Although this is the dry season in Guanacaste province, which is in the north of the country, we were delayed getting from Liberia airport to our hotel due to recent flooding that had damaged a bridge. While enjoying daredevil driving, I had a chance to acclimate from the snowstorm I had just left in Boston to the hot and humid Central American weather.

The primary artery from the airport to the coast is a two lane road. Much of the country is like this, with critical infrastructure in need of repair and major transportation arteries seriously undersized. While Costa Rica, a highly progressive and environmentally-friendly nation, hopes to become carbon-neutral within the next 20 years, problems of infrastructure threaten to hamper those goals. Idling cars do not make reducing emissions any easier.

That said, Costa Rica’s energy generation is nearly 99% renewable, with a substantial majority of it coming from hydroelectric and geothermal sources — dams and volcanoes, to put it simply. Now, dams aren’t always entirely environmentally friendly, but geothermal energy has a pretty good track record, and CR even exports electricity to Panama and other neighboring countries.

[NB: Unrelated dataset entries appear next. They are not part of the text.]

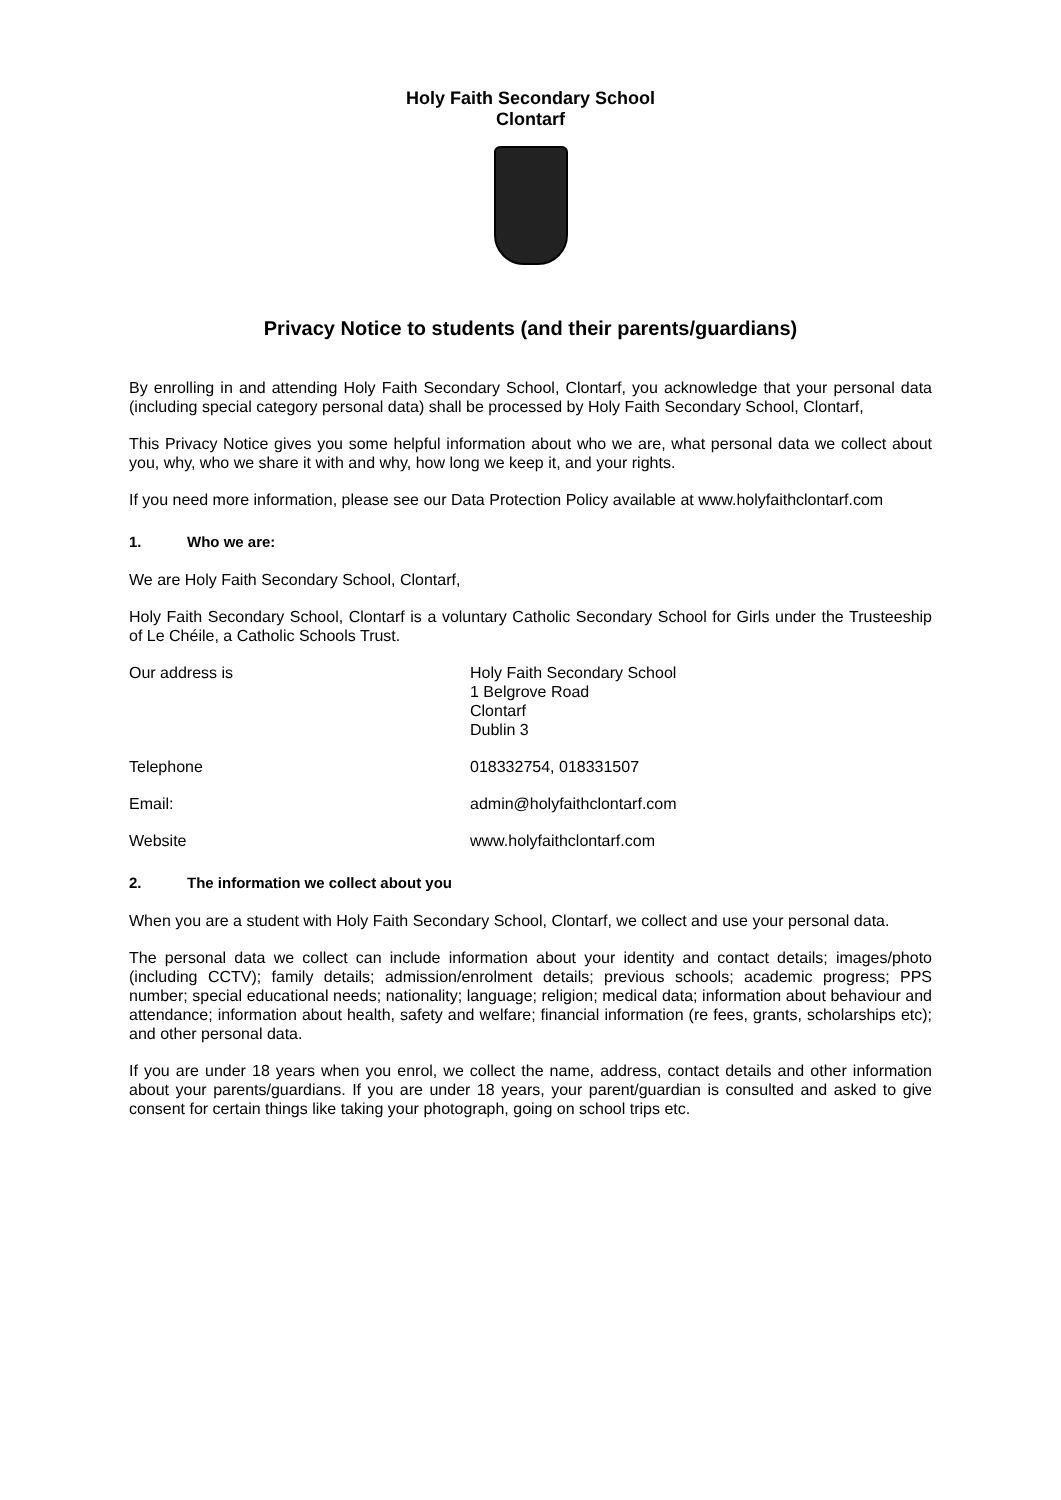Holy Faith Secondary School
Clontarf
Privacy Notice to students (and their parents/guardians)
By enrolling in and attending Holy Faith Secondary School, Clontarf, you acknowledge that your personal data (including special category personal data) shall be processed by Holy Faith Secondary School, Clontarf,
This Privacy Notice gives you some helpful information about who we are, what personal data we collect about you, why, who we share it with and why, how long we keep it, and your rights.
If you need more information, please see our Data Protection Policy available at www.holyfaithclontarf.com
1. Who we are:
We are Holy Faith Secondary School, Clontarf,
Holy Faith Secondary School, Clontarf is a voluntary Catholic Secondary School for Girls under the Trusteeship of Le Chéile, a Catholic Schools Trust.
Our address is Holy Faith Secondary School
1 Belgrove Road
Clontarf
Dublin 3
Telephone 018332754, 018331507
Email: admin@holyfaithclontarf.com
Website www.holyfaithclontarf.com
2. The information we collect about you
When you are a student with Holy Faith Secondary School, Clontarf, we collect and use your personal data.
The personal data we collect can include information about your identity and contact details; images/photo (including CCTV); family details; admission/enrolment details; previous schools; academic progress; PPS number; special educational needs; nationality; language; religion; medical data; information about behaviour and attendance; information about health, safety and welfare; financial information (re fees, grants, scholarships etc); and other personal data.
If you are under 18 years when you enrol, we collect the name, address, contact details and other information about your parents/guardians. If you are under 18 years, your parent/guardian is consulted and asked to give consent for certain things like taking your photograph, going on school trips etc.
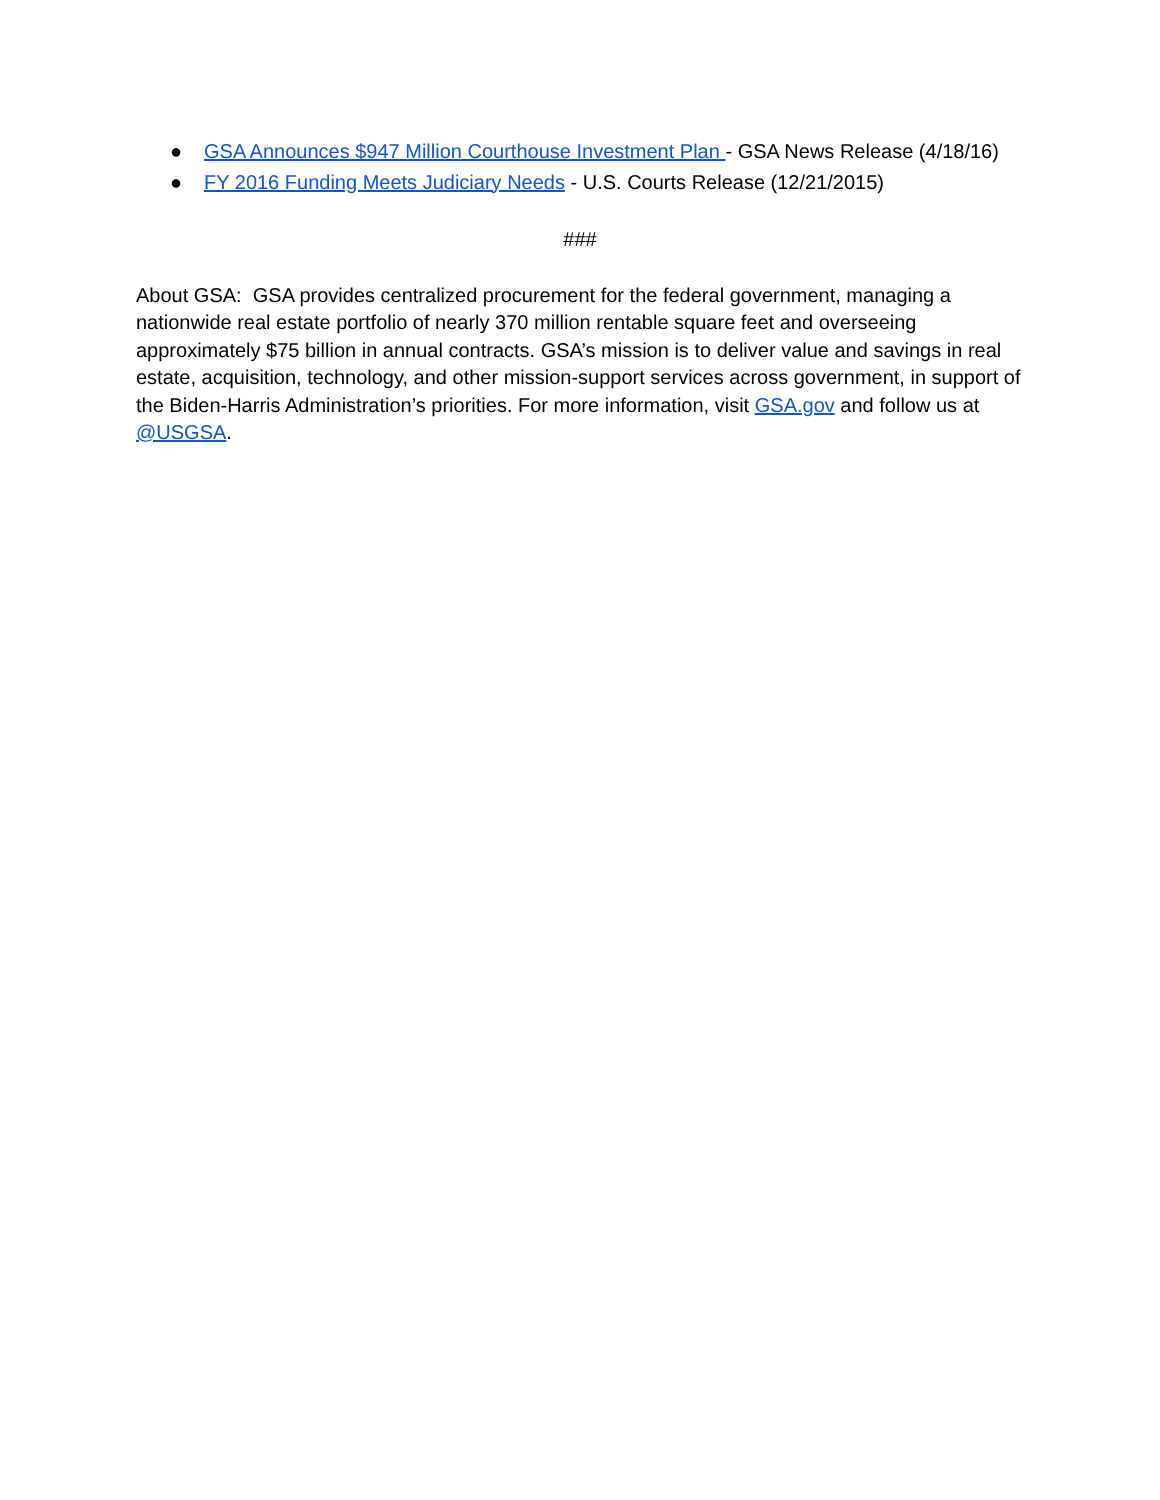● GSA Announces $947 Million Courthouse Investment Plan - GSA News Release (4/18/16)
● FY 2016 Funding Meets Judiciary Needs - U.S. Courts Release (12/21/2015)
###
About GSA: GSA provides centralized procurement for the federal government, managing a nationwide real estate portfolio of nearly 370 million rentable square feet and overseeing approximately $75 billion in annual contracts. GSA’s mission is to deliver value and savings in real estate, acquisition, technology, and other mission-support services across government, in support of the Biden-Harris Administration’s priorities. For more information, visit GSA.gov and follow us at @USGSA.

Speaking of neighbors, we learned that the country has a bit of an immigration problem. Nicaraguan laborers from the north come to CR en masse during harvest season. Nicaraguan mango pickers work long days in the groves, looking up into trees and using a blade and basket assembly on a pole to pick ripe mangoes and pack them into crates. One basket usually holds 30-40 mangoes (depending on size) and they are paid about 200 colones (40 cents) per basket.

Mirroring the American immigration problem, dueling forcers are at work: the need for cheap, abundant labor to perform jobs that the general population is not willing or able to perform for the wages offered, and concern about rising crime and the cost of social services, both problems that can be pinned, justified or not, on the migrant community. There are differences, though. For one, Ticos and Nicas share a language and similar cultural traditions. Less than a quarter century ago Nicaragua was a more prosperous land than its neighbor to the South, but years of war and internal strife led Nicaragua to its present economic situation.

When we asked a guide about his feelings on the immigration wave, he said that while others may think badly of he Nicaraguan community, he is a supporter of their plight, has Nicaraguan friends, and has a Nicaraguan flag hanging in his house. So far we have not encountered any Nicaraguan xenophobes, but then we haven’t exactly been looking.

All around our hotel are condominium units built or under construction for rich American (and sometimes European) ex-pats. The top industry in Costa Rica is tourism, bringing in $1.7 billion annually and making the nation the most visited in the region. Next up is high technology, thanks to a concerted push in the last decade to bring in outside technology investment through major tax incentives. Intel is here, and a tour guide told us with evident pride that it was Costa Rican scientists who developed and a Costa Rican fab that is producing Intel’s newest Penryn processor. Fitting, as the Penryn uses a new low-power, high-performance design.

The third major industry in CR is agriculture. Fruit, cattle, and sugarcane are major crops.